_YOUR INSTRUCTIONS_
All entries are to be printed again exactly, with their images omitted.

********

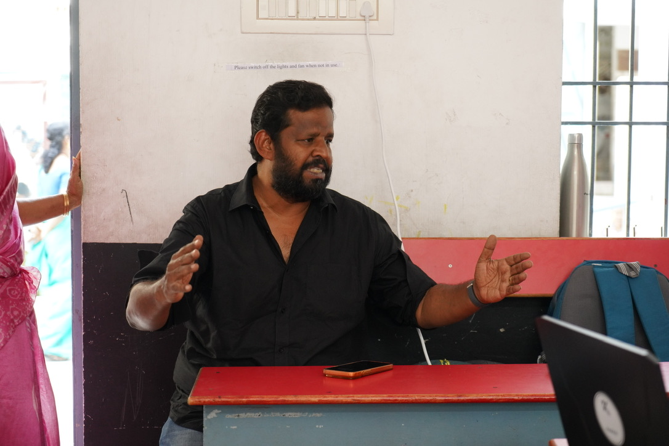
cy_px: 223
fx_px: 1301
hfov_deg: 28.8
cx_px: 334
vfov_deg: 19.5
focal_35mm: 70
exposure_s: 1/125
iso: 2500
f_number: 4
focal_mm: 70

********

_OUTPUT FOR THIS EXERCISE_
cy_px: 223
fx_px: 1301
hfov_deg: 28.8
cx_px: 334
vfov_deg: 19.5
focal_35mm: 70
exposure_s: 1/125
iso: 2500
f_number: 4
focal_mm: 70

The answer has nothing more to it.